Document Type

Working Paper

Publication Date

2008

Abstract

Over the past decade, the business world has devoted an extraordinary amount of attention to the concept of "corporate social responsibility." CSR derives from the idea that the responsibility of a corporation extends beyond the traditional Anglo-American objective of providing maximal financial returns to its shareholders. Instead, CSR proponents have argued, the legitimate concerns of a corporation should include such broader objectives as sustainable growth, equitable employment practices, and long-term social and environmental well-being. CSR is now the focus of a well-defined and energetic movement that has manifested itself in a variety of ways. It is, in the anthropologist Sally Engle Merry's phrasing, a global reform movement that represents a "corner" of globalization itself. The sociologist Ronen Shamir has characterized CSR as a "field of action" shaped by the interplay between popular pressure on corporations and the latter's response to that pressure.

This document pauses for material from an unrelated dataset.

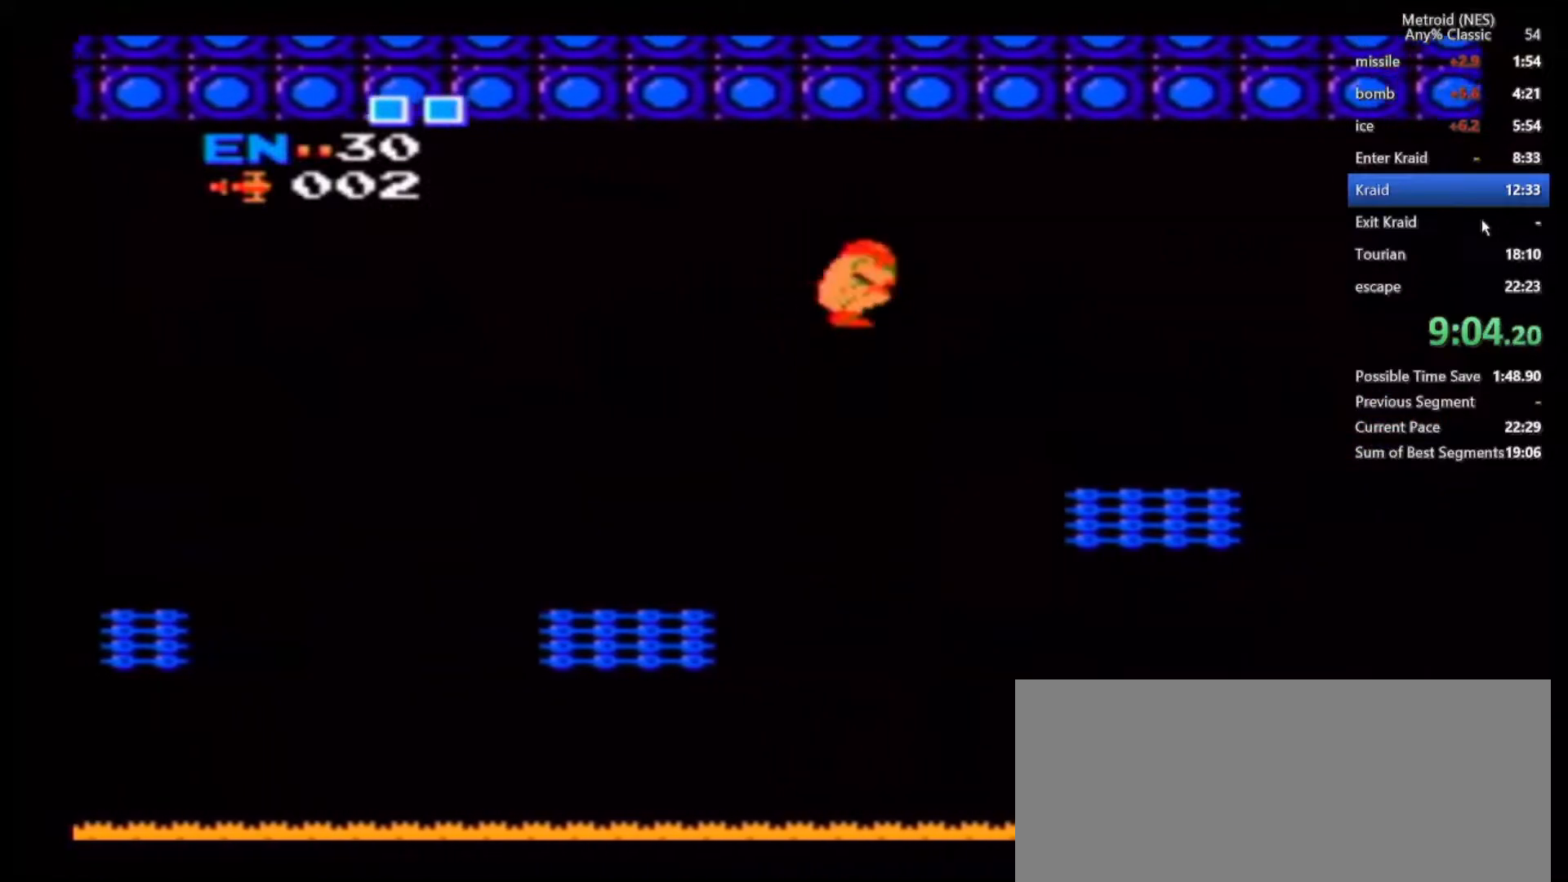
{"dt_ms": 500, "buttons": [], "left_stick": "right", "right_stick": "center", "events": [[183, "B", "up"]]}
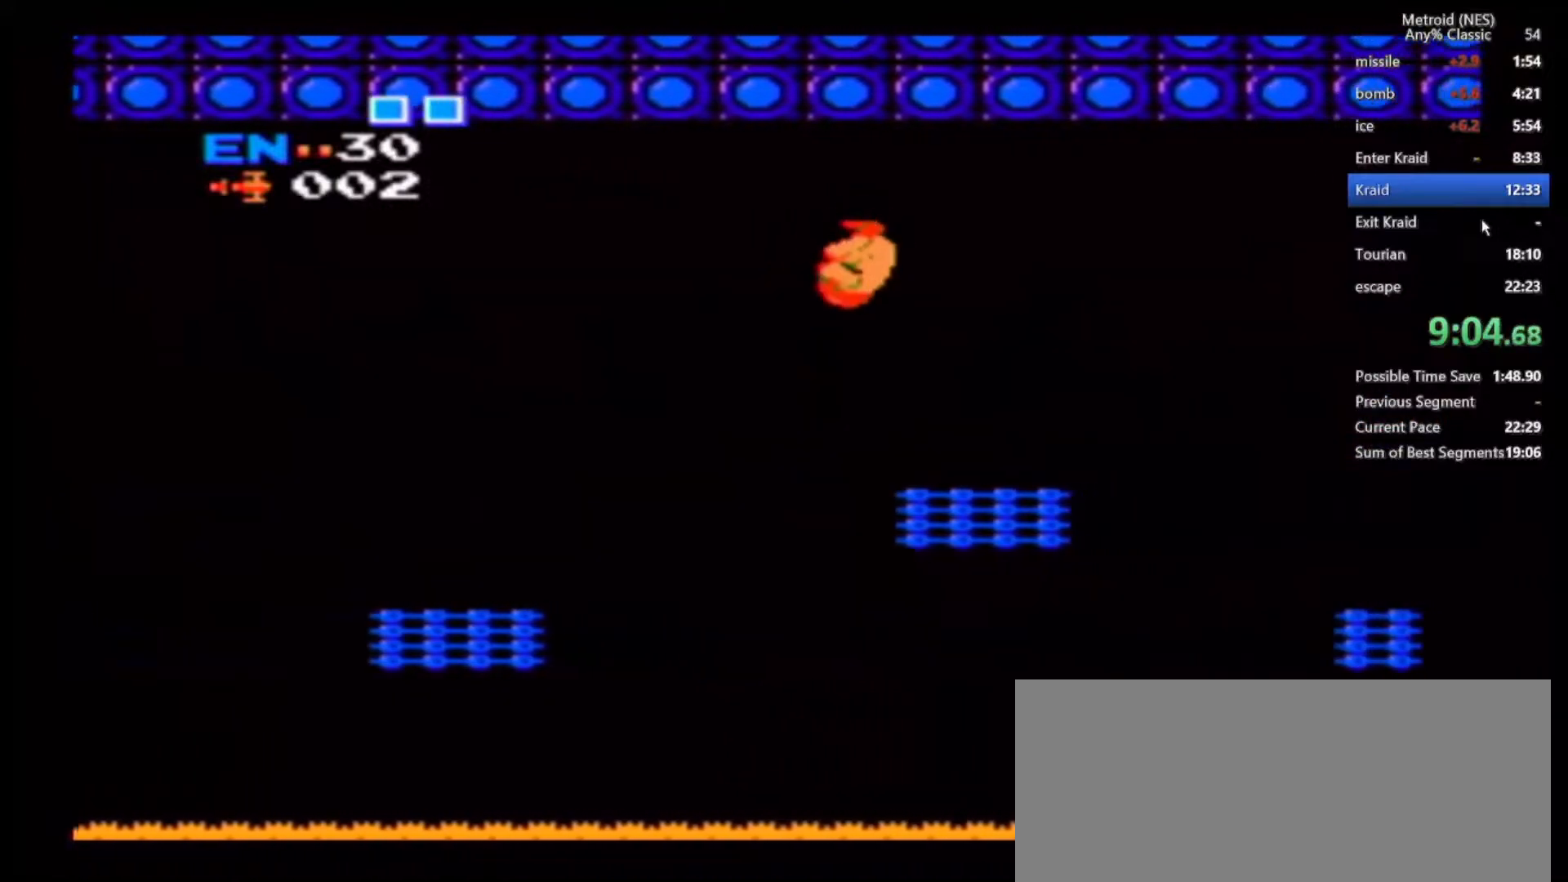
{"dt_ms": 500, "buttons": ["B"], "left_stick": "right", "right_stick": "center", "events": [[367, "B", "down"]]}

The field is the site of a contest between "those players who associate the term "responsibility" with an ever-increasing set of moral duties" and "corporations and a host of other players who tend to associate the concept of CSR with a voluntary and altruistic spirit and insist, at best, on self-regulatory schemes". In this paper we report on an ongoing project in which we endeavor to treat the CSR movement as a "deterritorialized" ethnographic site. We are investigating the meaning of CSR to people in corporations and their various stakeholders, examining the ways in which CSR is practiced, and assessing the potential impact, within a company and beyond, of a firm's undertaking CSR initiatives. It is difficult to observe people "doing" CSR in a physical sense, there is no ready equivalent to a kula voyage. Nonetheless, through participant observation of public CSR events, interviews with many kinds of CSR protagonists, and discourse analysis of CSR texts, we are developing a picture of the complex culture of CSR.